### What the exercise asks:
Go through the listing below and list every line with "turning".

### Data for this exercise:

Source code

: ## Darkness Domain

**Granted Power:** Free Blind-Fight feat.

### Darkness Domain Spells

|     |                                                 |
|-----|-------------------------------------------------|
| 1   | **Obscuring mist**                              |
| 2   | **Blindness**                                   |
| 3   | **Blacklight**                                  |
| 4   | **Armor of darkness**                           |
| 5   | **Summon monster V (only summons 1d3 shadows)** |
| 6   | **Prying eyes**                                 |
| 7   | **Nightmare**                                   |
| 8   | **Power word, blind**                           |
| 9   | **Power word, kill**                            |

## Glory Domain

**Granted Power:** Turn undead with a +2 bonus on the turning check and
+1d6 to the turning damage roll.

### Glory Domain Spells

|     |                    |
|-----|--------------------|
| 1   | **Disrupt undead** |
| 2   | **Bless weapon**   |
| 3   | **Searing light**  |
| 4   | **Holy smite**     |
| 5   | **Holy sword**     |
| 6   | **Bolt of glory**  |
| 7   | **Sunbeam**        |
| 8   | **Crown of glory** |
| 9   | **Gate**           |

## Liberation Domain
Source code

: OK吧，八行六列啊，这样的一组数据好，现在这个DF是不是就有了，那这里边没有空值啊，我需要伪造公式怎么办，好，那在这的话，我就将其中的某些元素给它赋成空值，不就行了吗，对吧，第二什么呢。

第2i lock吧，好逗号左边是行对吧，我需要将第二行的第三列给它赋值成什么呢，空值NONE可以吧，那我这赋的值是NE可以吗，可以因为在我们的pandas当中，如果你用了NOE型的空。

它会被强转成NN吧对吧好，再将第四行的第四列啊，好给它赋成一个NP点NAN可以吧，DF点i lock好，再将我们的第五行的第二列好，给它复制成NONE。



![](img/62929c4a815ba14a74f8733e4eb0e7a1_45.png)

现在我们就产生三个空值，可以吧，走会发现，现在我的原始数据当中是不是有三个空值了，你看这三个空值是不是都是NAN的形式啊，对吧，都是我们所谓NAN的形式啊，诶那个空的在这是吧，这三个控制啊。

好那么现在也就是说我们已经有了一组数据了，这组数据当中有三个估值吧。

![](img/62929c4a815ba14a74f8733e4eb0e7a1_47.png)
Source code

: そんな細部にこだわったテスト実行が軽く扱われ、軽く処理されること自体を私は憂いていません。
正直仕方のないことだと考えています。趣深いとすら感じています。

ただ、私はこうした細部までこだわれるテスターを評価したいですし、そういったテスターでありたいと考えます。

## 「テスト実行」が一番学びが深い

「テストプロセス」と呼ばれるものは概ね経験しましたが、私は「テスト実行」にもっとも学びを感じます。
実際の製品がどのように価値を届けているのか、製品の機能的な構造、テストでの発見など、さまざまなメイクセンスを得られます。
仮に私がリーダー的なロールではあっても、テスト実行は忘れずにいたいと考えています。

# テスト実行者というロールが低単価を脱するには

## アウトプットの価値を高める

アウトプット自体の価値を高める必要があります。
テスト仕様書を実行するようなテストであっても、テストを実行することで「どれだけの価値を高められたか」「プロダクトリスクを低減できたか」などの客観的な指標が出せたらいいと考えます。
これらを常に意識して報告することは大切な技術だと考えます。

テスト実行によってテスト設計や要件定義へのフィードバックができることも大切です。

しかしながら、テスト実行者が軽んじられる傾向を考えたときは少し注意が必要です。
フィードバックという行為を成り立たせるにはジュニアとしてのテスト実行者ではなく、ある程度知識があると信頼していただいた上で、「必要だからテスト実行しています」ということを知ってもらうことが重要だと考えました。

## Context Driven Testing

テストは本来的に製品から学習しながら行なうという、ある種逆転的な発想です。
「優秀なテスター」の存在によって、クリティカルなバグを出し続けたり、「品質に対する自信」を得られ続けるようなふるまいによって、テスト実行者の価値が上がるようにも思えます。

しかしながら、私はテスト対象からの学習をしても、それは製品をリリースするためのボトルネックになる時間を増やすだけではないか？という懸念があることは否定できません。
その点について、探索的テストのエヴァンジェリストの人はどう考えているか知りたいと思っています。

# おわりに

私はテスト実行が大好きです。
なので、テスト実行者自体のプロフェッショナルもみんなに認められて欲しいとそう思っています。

### Solution below:
**Granted Power:** Turn undead with a +2 bonus on the turning check and
+1d6 to the turning damage roll.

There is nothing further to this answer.